The alliances to whom Biden was referring are 2M, Ocean Alliance, and The Alliance. According to the Organisation for Economic Co-operation and Development (OECD), these alliances account for 80% of all global container ship capacity - up from 30% as recently as 2011. They also account for 95% of east-west trade routes. 

Responding to the “planned attack” on ocean carriers, the World Shipping Council (WSC) said: “It is unfortunate that President Biden is demonising ocean carriers, the industry that is the backbone of the US and global economy and that has been working around the clock through the pandemic to move more cargo than at any time in history." 

The WSC is the primary industry trade association representing the international liner shipping industry. Most liner carriers are container shipping lines. 

Allegations that the container shipping industry is highly concentrated and uncompetitive are “factually incorrect,” the WSC added.

But is this really true? The numbers would suggest not. In 2021 the global shipping-carriers industry reported profits of US$190bn, a figure five times higher than for the entire period from 2010 to 2020.

Ocean shippers are also charging cargo owners who fail to move their goods off their vessels, despite ports being so congested that the huge traffic jams of container ships are visible from space.

And on average, operating margins from the major carriers jumped from 3.7% pre-pandemic, to the 56% we see today. A White House fact sheet ties these record profits to the deregulation and the ocean shippers’ resulting ability to form cartels.

To understand the backdrop to this war of words between the US government and the shipping carriers you have to go back almost 40 years, to the deregulation of ocean transportation. This was carried out by the passing of two US acts: the 1984 Ocean Shipping Act and the Ocean Shipping Reform Act of 1998.  

The Acts saw a shift away from public tariffs and publicly available contract rates to confidential rates using individually negotiated service contracts. Crucially, deregulation also meant the carriers were exempt from any antitrust action. 

This exemption made sense at the time, as it allowed for alliances that could ensure an exporter had the ability to use one of several carriers to get its goods transported. 

Pandemic led to sea freight cash bonanza

But with the pandemic, that same antitrust immunity is exactly what has led to the $190 billion profits bonanza. 

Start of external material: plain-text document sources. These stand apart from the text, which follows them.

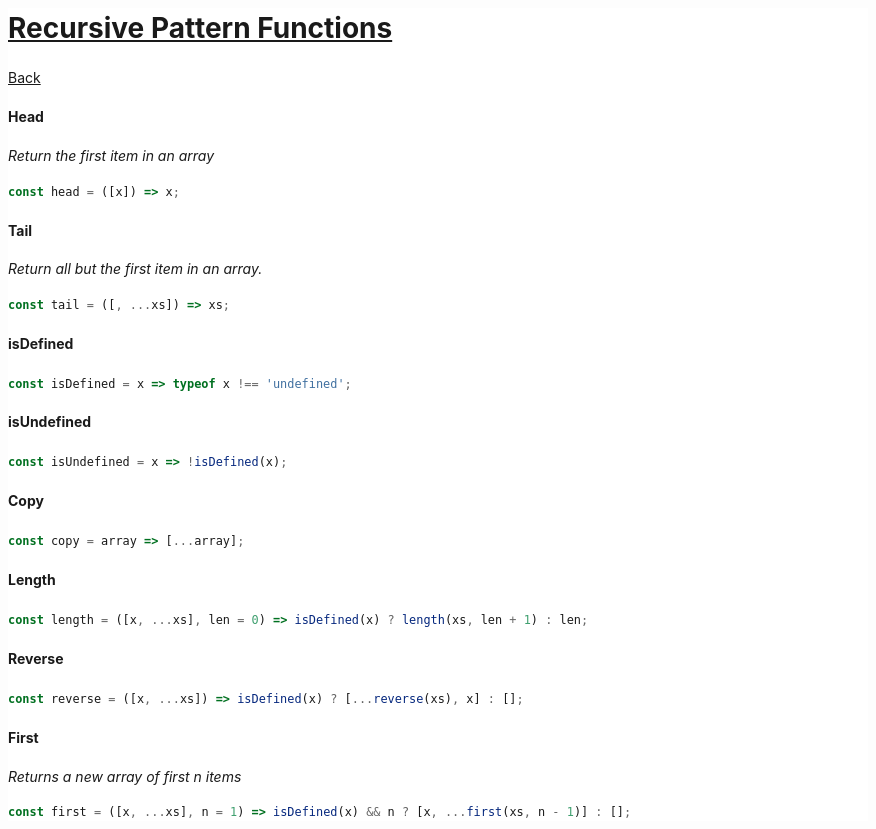 # [Recursive Pattern Functions](https://medium.com/dailyjs/functional-js-with-es6-recursive-patterns-b7d0813ef9e3)

[Back](../README.md)
<p></p><p></p>

#### Head
_Return the first item in an array_
```javascript
const head = ([x]) => x;
```
<p></p>

#### Tail
_Return all but the first item in an array._
```javascript
const tail = ([, ...xs]) => xs;
```
<p></p>

#### isDefined
```javascript
const isDefined = x => typeof x !== 'undefined';
```
<p></p>

#### isUndefined
```javascript
const isUndefined = x => !isDefined(x);
```
<p></p>

#### Copy
```javascript
const copy = array => [...array];
```
<p></p>

#### Length
```javascript
const length = ([x, ...xs], len = 0) => isDefined(x) ? length(xs, len + 1) : len;
```
<p></p>

#### Reverse
```javascript
const reverse = ([x, ...xs]) => isDefined(x) ? [...reverse(xs), x] : [];
```
<p></p>

#### First
_Returns a new array of first n items_
```javascript
const first = ([x, ...xs], n = 1) => isDefined(x) && n ? [x, ...first(xs, n - 1)] : [];
```
<p></p>
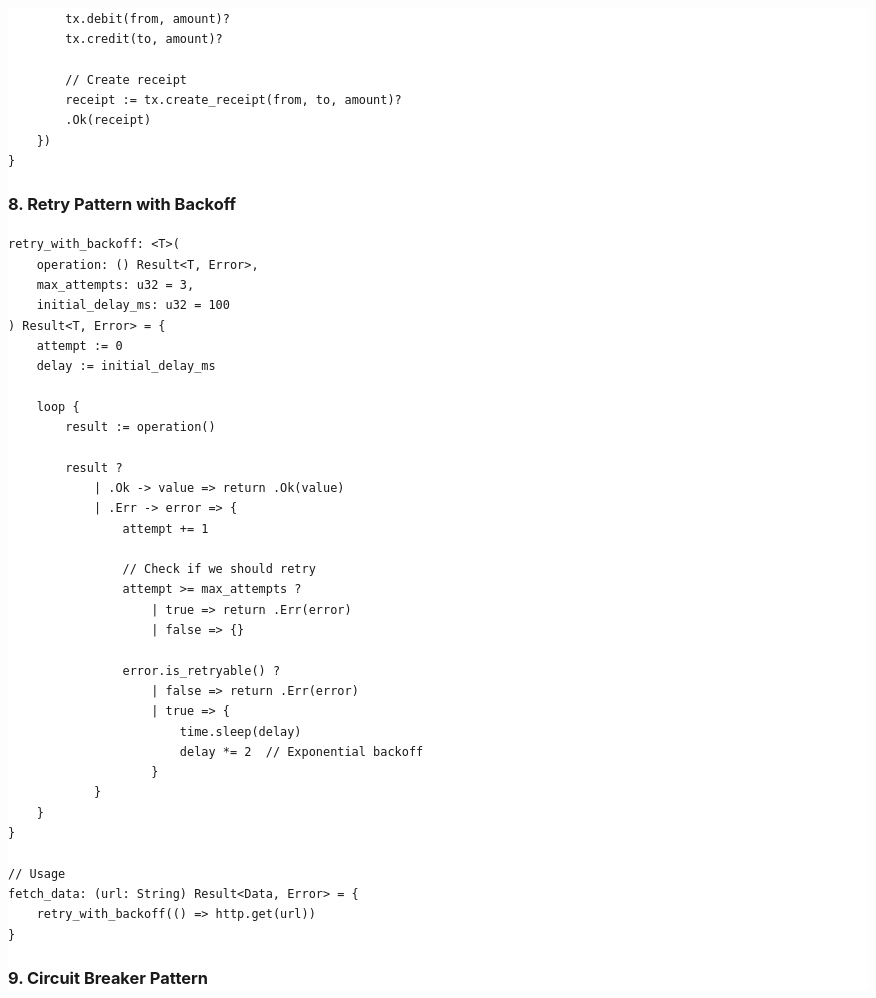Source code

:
 ```zen
        tx.debit(from, amount)?
        tx.credit(to, amount)?
        
        // Create receipt
        receipt := tx.create_receipt(from, to, amount)?
        .Ok(receipt)
    })
}
```

### 8. Retry Pattern with Backoff

```zen
retry_with_backoff: <T>(
    operation: () Result<T, Error>,
    max_attempts: u32 = 3,
    initial_delay_ms: u32 = 100
) Result<T, Error> = {
    attempt := 0
    delay := initial_delay_ms
    
    loop {
        result := operation()
        
        result ?
            | .Ok -> value => return .Ok(value)
            | .Err -> error => {
                attempt += 1
                
                // Check if we should retry
                attempt >= max_attempts ?
                    | true => return .Err(error)
                    | false => {}
                
                error.is_retryable() ?
                    | false => return .Err(error)
                    | true => {
                        time.sleep(delay)
                        delay *= 2  // Exponential backoff
                    }
            }
    }
}

// Usage
fetch_data: (url: String) Result<Data, Error> = {
    retry_with_backoff(() => http.get(url))
}
```

### 9. Circuit Breaker Pattern
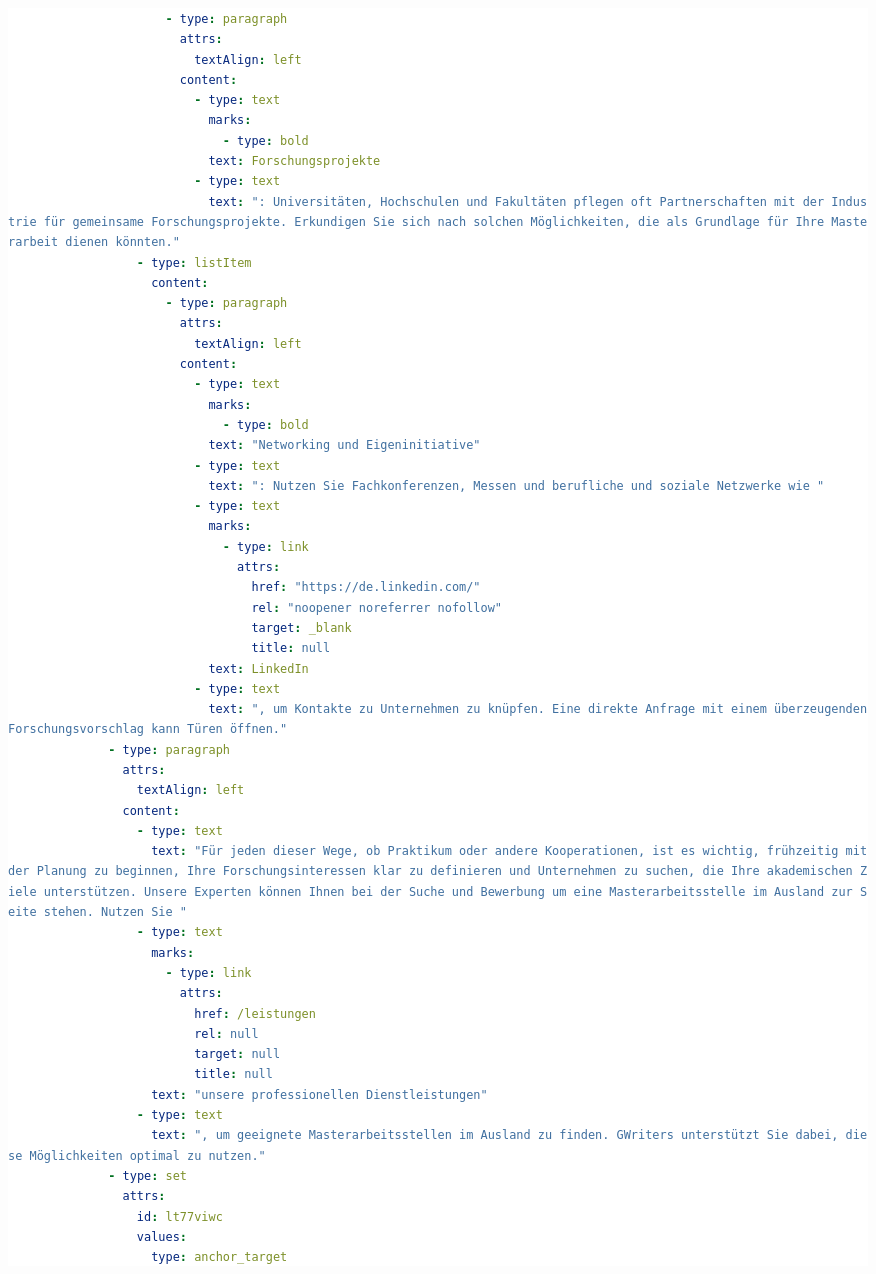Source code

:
```yaml
                      - type: paragraph
                        attrs:
                          textAlign: left
                        content:
                          - type: text
                            marks:
                              - type: bold
                            text: Forschungsprojekte
                          - type: text
                            text: ": Universitäten, Hochschulen und Fakultäten pflegen oft Partnerschaften mit der Industrie für gemeinsame Forschungsprojekte. Erkundigen Sie sich nach solchen Möglichkeiten, die als Grundlage für Ihre Masterarbeit dienen könnten."
                  - type: listItem
                    content:
                      - type: paragraph
                        attrs:
                          textAlign: left
                        content:
                          - type: text
                            marks:
                              - type: bold
                            text: "Networking und Eigeninitiative"
                          - type: text
                            text: ": Nutzen Sie Fachkonferenzen, Messen und berufliche und soziale Netzwerke wie "
                          - type: text
                            marks:
                              - type: link
                                attrs:
                                  href: "https://de.linkedin.com/"
                                  rel: "noopener noreferrer nofollow"
                                  target: _blank
                                  title: null
                            text: LinkedIn
                          - type: text
                            text: ", um Kontakte zu Unternehmen zu knüpfen. Eine direkte Anfrage mit einem überzeugenden Forschungsvorschlag kann Türen öffnen."
              - type: paragraph
                attrs:
                  textAlign: left
                content:
                  - type: text
                    text: "Für jeden dieser Wege, ob Praktikum oder andere Kooperationen, ist es wichtig, frühzeitig mit der Planung zu beginnen, Ihre Forschungsinteressen klar zu definieren und Unternehmen zu suchen, die Ihre akademischen Ziele unterstützen. Unsere Experten können Ihnen bei der Suche und Bewerbung um eine Masterarbeitsstelle im Ausland zur Seite stehen. Nutzen Sie "
                  - type: text
                    marks:
                      - type: link
                        attrs:
                          href: /leistungen
                          rel: null
                          target: null
                          title: null
                    text: "unsere professionellen Dienstleistungen"
                  - type: text
                    text: ", um geeignete Masterarbeitsstellen im Ausland zu finden. GWriters unterstützt Sie dabei, diese Möglichkeiten optimal zu nutzen."
              - type: set
                attrs:
                  id: lt77viwc
                  values:
                    type: anchor_target
```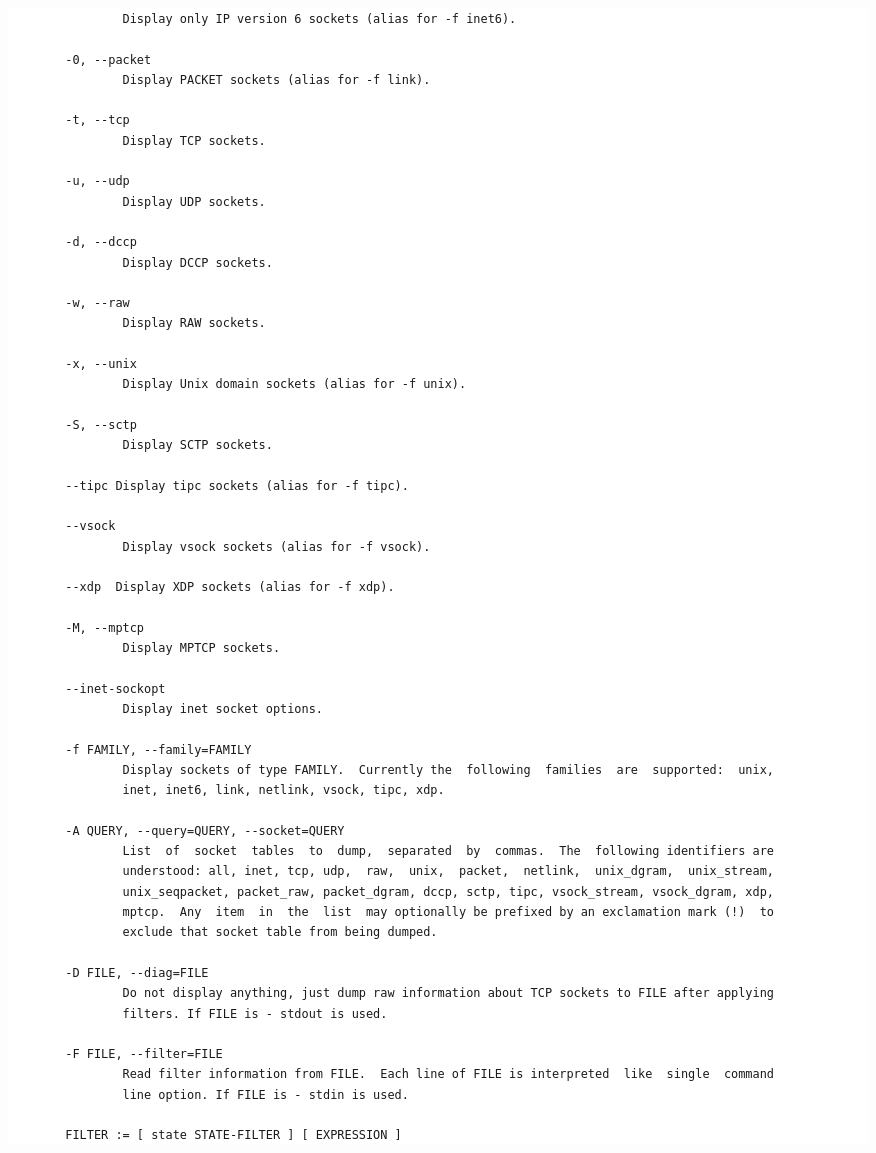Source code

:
 ```text
                Display only IP version 6 sockets (alias for -f inet6).

        -0, --packet
                Display PACKET sockets (alias for -f link).

        -t, --tcp
                Display TCP sockets.

        -u, --udp
                Display UDP sockets.

        -d, --dccp
                Display DCCP sockets.

        -w, --raw
                Display RAW sockets.

        -x, --unix
                Display Unix domain sockets (alias for -f unix).

        -S, --sctp
                Display SCTP sockets.

        --tipc Display tipc sockets (alias for -f tipc).

        --vsock
                Display vsock sockets (alias for -f vsock).

        --xdp  Display XDP sockets (alias for -f xdp).

        -M, --mptcp
                Display MPTCP sockets.

        --inet-sockopt
                Display inet socket options.

        -f FAMILY, --family=FAMILY
                Display sockets of type FAMILY.  Currently the  following  families  are  supported:  unix,
                inet, inet6, link, netlink, vsock, tipc, xdp.

        -A QUERY, --query=QUERY, --socket=QUERY
                List  of  socket  tables  to  dump,  separated  by  commas.  The  following identifiers are
                understood: all, inet, tcp, udp,  raw,  unix,  packet,  netlink,  unix_dgram,  unix_stream,
                unix_seqpacket, packet_raw, packet_dgram, dccp, sctp, tipc, vsock_stream, vsock_dgram, xdp,
                mptcp.  Any  item  in  the  list  may optionally be prefixed by an exclamation mark (!)  to
                exclude that socket table from being dumped.

        -D FILE, --diag=FILE
                Do not display anything, just dump raw information about TCP sockets to FILE after applying
                filters. If FILE is - stdout is used.

        -F FILE, --filter=FILE
                Read filter information from FILE.  Each line of FILE is interpreted  like  single  command
                line option. If FILE is - stdin is used.

        FILTER := [ state STATE-FILTER ] [ EXPRESSION ]
```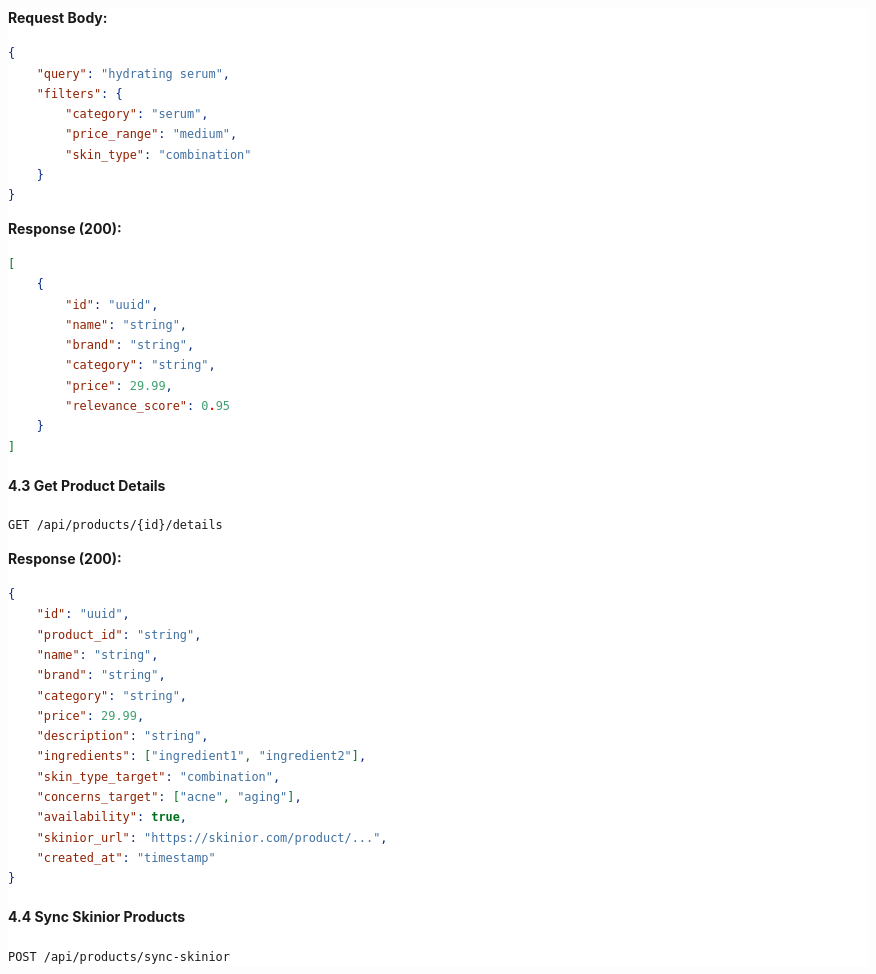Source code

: **Request Body:**
```json
{
    "query": "hydrating serum",
    "filters": {
        "category": "serum",
        "price_range": "medium",
        "skin_type": "combination"
    }
}
```

**Response (200):**
```json
[
    {
        "id": "uuid",
        "name": "string",
        "brand": "string",
        "category": "string",
        "price": 29.99,
        "relevance_score": 0.95
    }
]
```

#### 4.3 Get Product Details
```
GET /api/products/{id}/details
```

**Response (200):**
```json
{
    "id": "uuid",
    "product_id": "string",
    "name": "string",
    "brand": "string",
    "category": "string",
    "price": 29.99,
    "description": "string",
    "ingredients": ["ingredient1", "ingredient2"],
    "skin_type_target": "combination",
    "concerns_target": ["acne", "aging"],
    "availability": true,
    "skinior_url": "https://skinior.com/product/...",
    "created_at": "timestamp"
}
```

#### 4.4 Sync Skinior Products
```
POST /api/products/sync-skinior
```
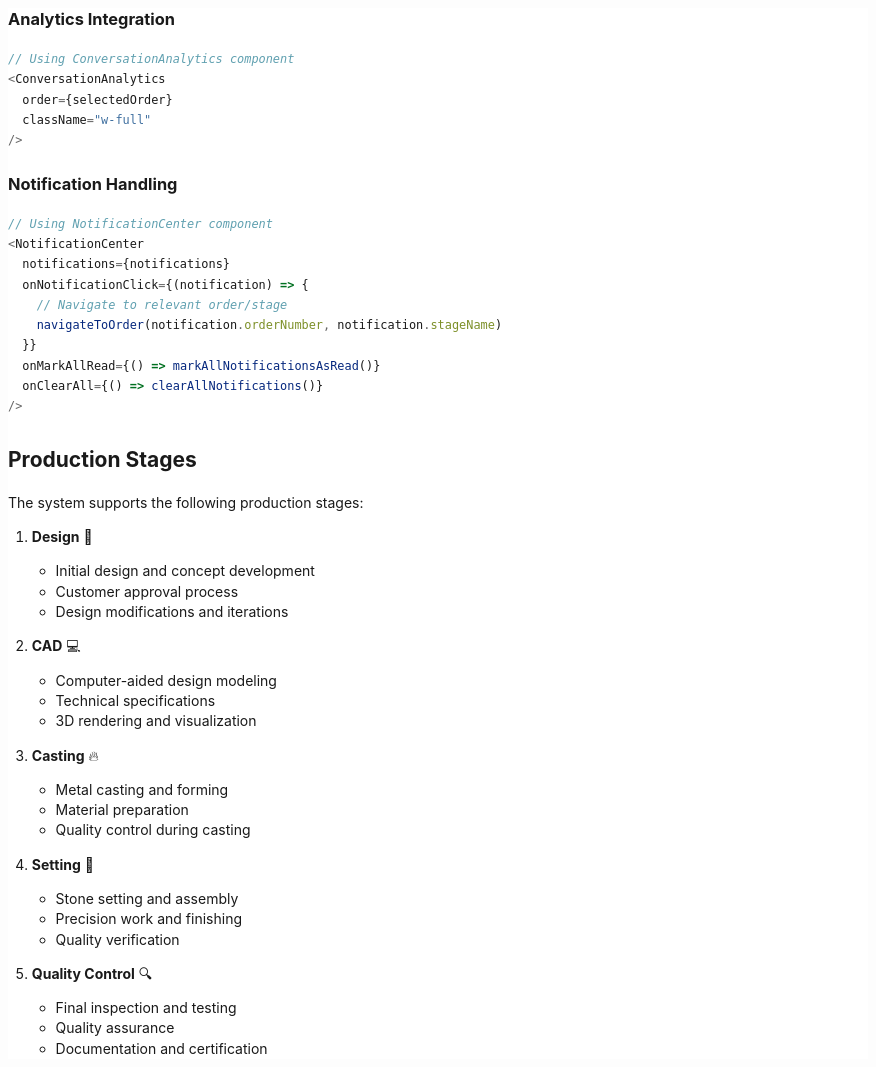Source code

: ### Analytics Integration

```typescript
// Using ConversationAnalytics component
<ConversationAnalytics
  order={selectedOrder}
  className="w-full"
/>
```

### Notification Handling

```typescript
// Using NotificationCenter component
<NotificationCenter
  notifications={notifications}
  onNotificationClick={(notification) => {
    // Navigate to relevant order/stage
    navigateToOrder(notification.orderNumber, notification.stageName)
  }}
  onMarkAllRead={() => markAllNotificationsAsRead()}
  onClearAll={() => clearAllNotifications()}
/>
```

## Production Stages

The system supports the following production stages:

1. **Design** 🎨
   - Initial design and concept development
   - Customer approval process
   - Design modifications and iterations

2. **CAD** 💻
   - Computer-aided design modeling
   - Technical specifications
   - 3D rendering and visualization

3. **Casting** 🔥
   - Metal casting and forming
   - Material preparation
   - Quality control during casting

4. **Setting** 💎
   - Stone setting and assembly
   - Precision work and finishing
   - Quality verification

5. **Quality Control** 🔍
   - Final inspection and testing
   - Quality assurance
   - Documentation and certification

The US government has now once more turned to the law to tackle what it sees as anti-competitive behaviour on the part of the shipping lines.

In July last year the US House of Representatives passed the 2021 Ocean Shipping Reform Act (OSRA), which is designed to give the US Federal Maritime Commission (FMC) more power to “protect exporters, importers, and consumers from unfair practices”, the White House has said.

OSRA is designed to increase America’s competitiveness with foreign-flagged ocean carriers who the White House says “are not playing fairly because accountability is long overdue”.

The Act was passed with a strong majority last December and could pass Congress as part of a competitiveness bill currently being negotiated.

If the competitiveness bill passes it would bolster the FMC’s investigative authority and allow it to impose minimum service standards on shipping contracts that third parties could use to challenge the terms being offered. 

The bill would also require ocean carriers to accept cargo if it can be loaded into their containers, rather than returning to Asia with empties.

‘If you want to do business with American ports, you need to play by our rules,’ is the US position. The Biden administration insists that the bill puts American consumers, farmers, retailers, truckers, manufacturers, and small businesses first. 

Not surprisingly, the shipping industry has been lobbying hard against the bill.

Who will come out on top is anyone’s guess. The US is attempting to regulate a global industry that has been allowed to operate with the lightest of regulatory touches for decades. The battle is just beginning, and it could get heated and messy.